How Long To Be Short?
If a correction is complete at the W.C high, we would want to only consider
short trades until it appears a five-wave decline is complete. The five-wave
decline should be lower than the beginning of the corrective rally which is
the low point on the chart below.
The market made an almost ideal ABC which probably completed a
W.2 high. The trade below the W.1 low signals W.2 should be complete
and the market should decline to well below the 875.50 low to complete
waves 3-5.
What form should the W.3 take? A W.3 should sub-divide into five
waves. Typically, a W.3 is greater in time and price than the W.1 so the
market should have a long way to decline before the W.3 is complete.
As long as the market does not trade above the W.2 high, short trades
should be taken with a stop no higher than one tick above the W.2 high.
There are a lot of points between where the market is as of the last bar
on the chart below and the probable next low well below the 875.50 low
and not many points to above the W.2 high, the maximum stop on a short
trade. You don’t need to make complicated risk/reward ratios do know this
is a great pattern position for a short trade.
The market declined sharply. As of the last bar on the chart below, a
correction of the same degree as the W.2 or W.2:3 does not appear to
have been made which means W.4 is still to come.
The next chart show the market eventually made a rally at least greater
in price than any since the W.2 high. The assumption is the W.3 is
complete and a W.4 is in progress. The assumption is a W.4 should be at
least a three wave correction. As of the last bar on the chart below, it
appears a W.a of 4 is complete and a W.b and W.c will finish off W.4. A
trade below the W.3 low indicates the W.4 is complete.
The market does not make a typical ABC-W.4 correction but declines
straight below the W.3 low signaling W.4 is complete. From a trading
perspective, we should always anticipate a market will make a typical
wave pattern until proven otherwise. The W.4 rally shown below is not a
typical correction since it is a single wave up. But, it only fits into the larger
degree pattern position as a W.4 so that is how we label it, Elliott wave
obsessives not withstanding.
W.5 appears to be subdividing into five waves as it should. If 814.90 is
the W.4:5 high, a trade above it signals the W.5:5 is complete and the
entire decline from the W.C high is also complete.
The pattern position is now telling us the entire decline from the W.C
high is almost complete. The pattern position gives us a tremendous
trading advantage. If short, we are aware that the downside is relatively
limited and a significant rally is likely to be made soon. We should also
prepare to consider a long trade.
At a minimum, once the W.5:5 low is complete, we would anticipate a
correction of the entire decline shown above. If the low is a larger degree,
we would anticipate an even greater advance.

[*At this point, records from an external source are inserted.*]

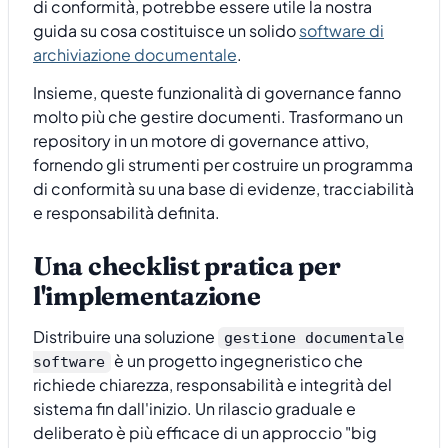
di conformità, potrebbe essere utile la nostra
guida su cosa costituisce un solido
software di
archiviazione documentale
.
Insieme, queste funzionalità di governance fanno
molto più che gestire documenti. Trasformano un
repository in un motore di governance attivo,
fornendo gli strumenti per costruire un programma
di conformità su una base di evidenze, tracciabilità
e responsabilità definita.
Una checklist pratica per
l'implementazione
Distribuire una soluzione
gestione documentale
è un progetto ingegneristico che
software
richiede chiarezza, responsabilità e integrità del
sistema fin dall'inizio. Un rilascio graduale e
deliberato è più efficace di un approccio "big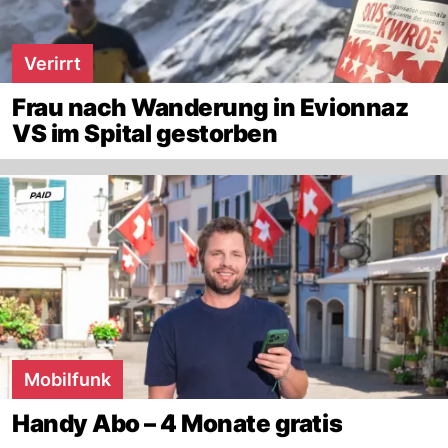
Verirrt
Frau nach Wanderung in Evionnaz
VS im Spital gestorben
Mobilfunk
Handy Abo – 4 Monate gratis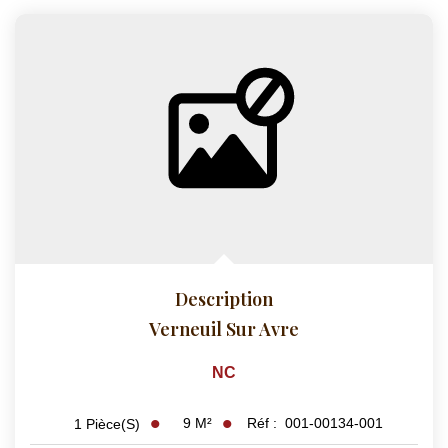
Description
Verneuil Sur Avre
NC
9
M²
Réf :
001-00134-001
1
Pièce(s)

The following day, the market gaps lower and later in the day trades
above the W.4:5 high signaling a W.5:5 low is complete.
The pattern position suggests we should now only consider long trades
as long as the market does not trade below the W.5:5 low.

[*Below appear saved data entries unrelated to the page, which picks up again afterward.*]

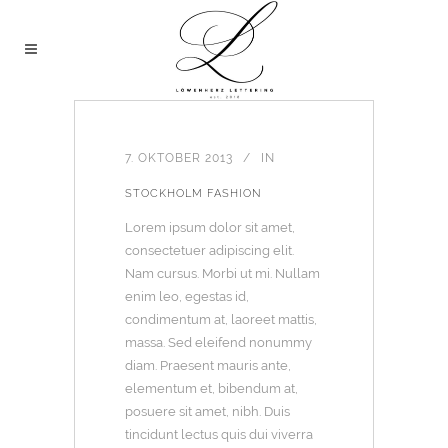
7. OKTOBER 2013
IN
STOCKHOLM FASHION
Lorem ipsum dolor sit amet,
consectetuer adipiscing elit.
Nam cursus. Morbi ut mi. Nullam
enim leo, egestas id,
condimentum at, laoreet mattis,
massa. Sed eleifend nonummy
diam. Praesent mauris ante,
elementum et, bibendum at,
posuere sit amet, nibh. Duis
tincidunt lectus quis dui viverra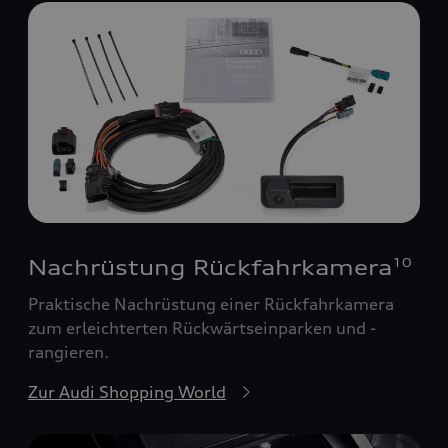
Nachrüstung Rückfahrkamera
10
Praktische Nachrüstung einer Rückfahrkamera
zum erleichterten Rückwärtseinparken und -
rangieren.
Zur Audi Shopping World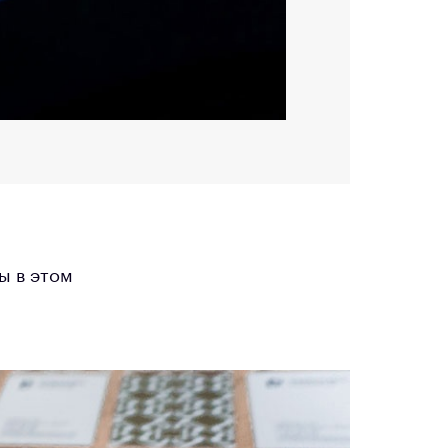
ы в этом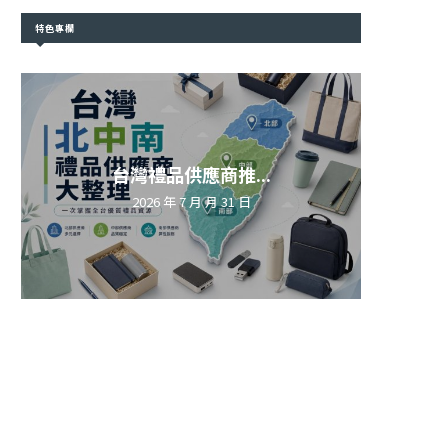
特色專欄
台灣禮品供應商推...
2026 年 7 月 月 31 日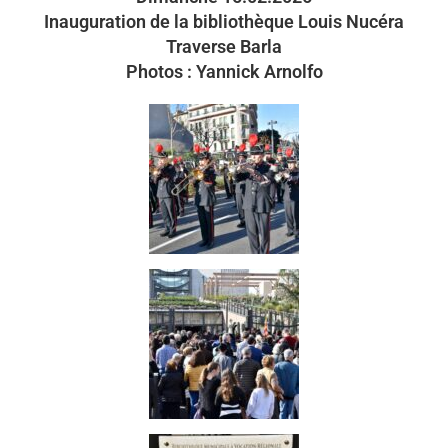
Inauguration de la bibliothèque Louis Nucéra
Traverse Barla
Photos : Yannick Arnolfo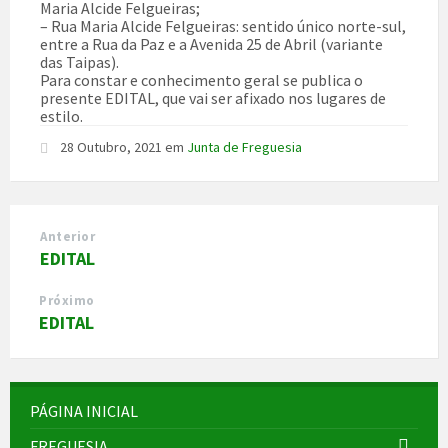
Maria Alcide Felgueiras;
– Rua Maria Alcide Felgueiras: sentido único norte-sul,
entre a Rua da Paz e a Avenida 25 de Abril (variante
das Taipas).
Para constar e conhecimento geral se publica o
presente EDITAL, que vai ser afixado nos lugares de
estilo.
28 Outubro, 2021
em
Junta de Freguesia
Anterior
EDITAL
Próximo
EDITAL
PÁGINA INICIAL
FREGUESIA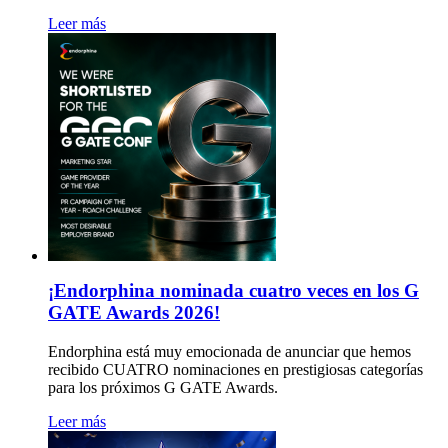
Leer más
¡Endorphina nominada cuatro veces en los G
GATE Awards 2026!
Endorphina está muy emocionada de anunciar que hemos
recibido CUATRO nominaciones en prestigiosas categorías
para los próximos G GATE Awards.
Leer más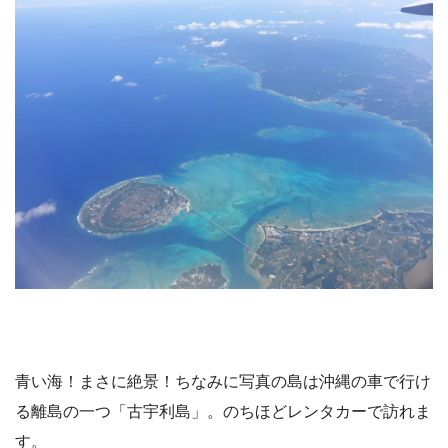
青い海！まさに絶景！ちなみに写真の島は沖縄の車で行け
る離島の一つ「古宇利島」。のちほどレンタカーで訪れま
す。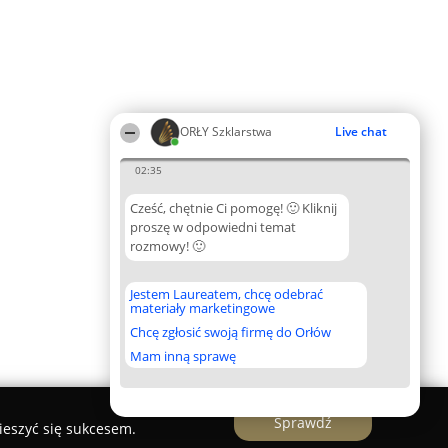
ORŁY Szklarstwa
Live chat
02:35
Cześć, chętnie Ci pomogę! 🙂 Kliknij
proszę w odpowiedni temat
rozmowy! 🙂
Jestem Laureatem, chcę odebrać
materiały marketingowe
Chcę zgłosić swoją firmę do Orłów
Mam inną sprawę
Sprawdź
ieszyć się sukcesem.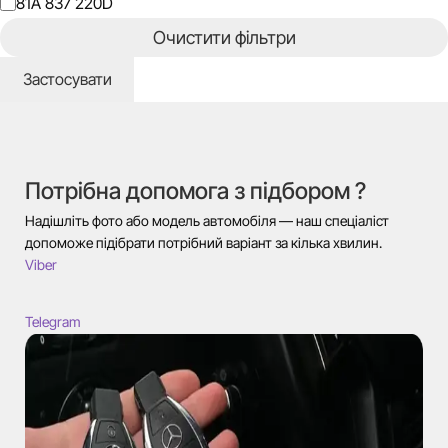
Класифікація
81A 837 220D
(FCC
Очистити фільтри
ID)
Застосувати
Потрібна допомога з підбором ?
Надішліть фото або модель автомобіля — наш спеціаліст
допоможе підібрати потрібний варіант за кілька хвилин.
Viber
Telegram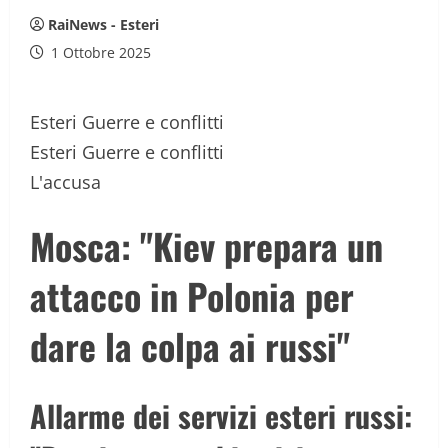
RaiNews - Esteri
1 Ottobre 2025
Esteri
Guerre e conflitti
Esteri
Guerre e conflitti
L'accusa
Mosca: "Kiev prepara un
attacco in Polonia per
dare la colpa ai russi"
Allarme dei servizi esteri russi:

If the W.5:5 low was not made at the ideal time and price targets for a
W.5:5 low, we do not have to buy the bottom for a long trade. One of W.
D. Gann’s most useful trading advice was – “The safest trade is to buy
(sell) the first correction to the new trend.” In other words, wait to go long
on the first correction to the new trend.

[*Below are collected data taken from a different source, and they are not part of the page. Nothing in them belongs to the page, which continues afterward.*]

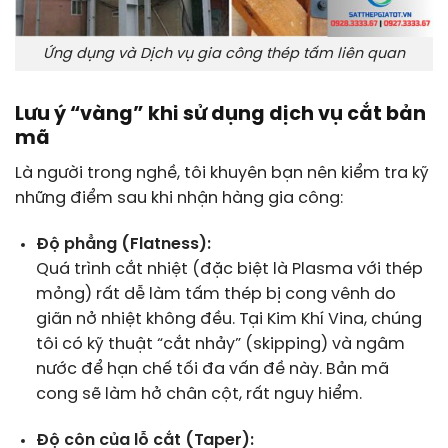
Ứng dụng và Dịch vụ gia công thép tấm liên quan
Lưu ý “vàng” khi sử dụng dịch vụ cắt bản
mã
Là người trong nghề, tôi khuyên bạn nên kiểm tra kỹ
những điểm sau khi nhận hàng gia công:
Độ phẳng (Flatness):
Quá trình cắt nhiệt (đặc biệt là Plasma với thép
mỏng) rất dễ làm tấm thép bị cong vênh do
giãn nở nhiệt không đều. Tại Kim Khí Vina, chúng
tôi có kỹ thuật “cắt nhảy” (skipping) và ngâm
nước để hạn chế tối đa vấn đề này. Bản mã
cong sẽ làm hở chân cột, rất nguy hiểm.
Độ côn của lỗ cắt (Taper):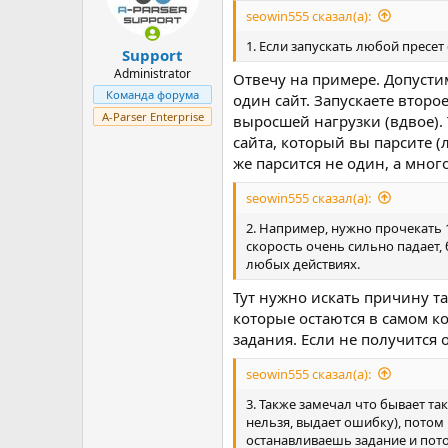
seowin555 сказал(а):
1. Если запускать любой пресет
Support
Administrator
Отвечу на примере. Допустим
Команда форума
один сайт. Запускаете второе
A-Parser Enterprise
выросшей нагрузки (вдвое). Т
сайта, который вы парсите (
же парсится не один, а мног
seowin555 сказал(а):
2. Например, нужно прочекать 
скорость очень сильно падает, 
любых действиях.
Тут нужно искать причину та
которые остаются в самом к
задания. Если не получится 
seowin555 сказал(а):
3. Также замечал что бывает та
нельзя, выдает ошибку), потом р
останавливаешь задание и пото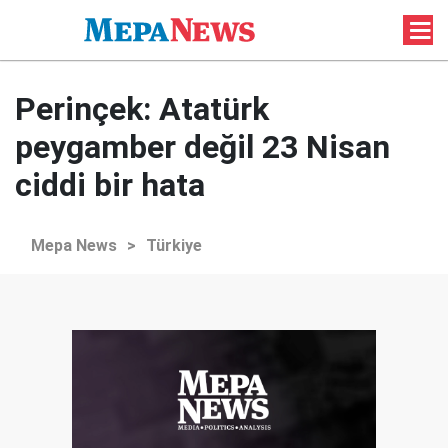
Perinçek: Atatürk
peygamber değil 23 Nisan
ciddi bir hata
Mepa News
>
Türkiye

The Elliott wave pattern position gives us the tools to help identify very
early if a new trend is being made. In this case, the pattern position has
signaled a W.5:5 low should be complete and the trend should be up for
some time.
The initial advance should be a Wave 1 or A which typically subdivides
into five waves. If a five-wave advance is made, it is often followed by an
ABC correction. We would be alert to the pattern of the advance and initial
decline to help identify if a W.C of 2 or B low is being make to position
long.
The chart below shows the idealized pattern. The market may or not
unfold in the idealized pattern but we do have a framework to work with to
prepare for a low risk, high probability long trade.
How Long To Be Long?
If the rally is only a correction, the minimum expectation is for an ABC
which typically subdivides 5-3-5. As long as the market has not traded
below the probable W.5:5 low, we would expect at least a three wave rally
that would be a correction to the advance from the W.C high where the
five-wave decline began.
Lessons Learned
Elliott wave gives us a framework to make a trading decision although it
does not guarantee any particular wave structure will unfold. Remember,
all trading is probabilities. We use Elliott wave pattern analysis to help put
the probabilities on our side.
We use the Elliott wave position to help identify the main trend
direction, the maximum stop loss and what the market must do to be in a
position to complete a trend or counter-trend.
If we don’t expect more from Elliott wave analysis than it can provide, it
will be one of the most important trading tools you use.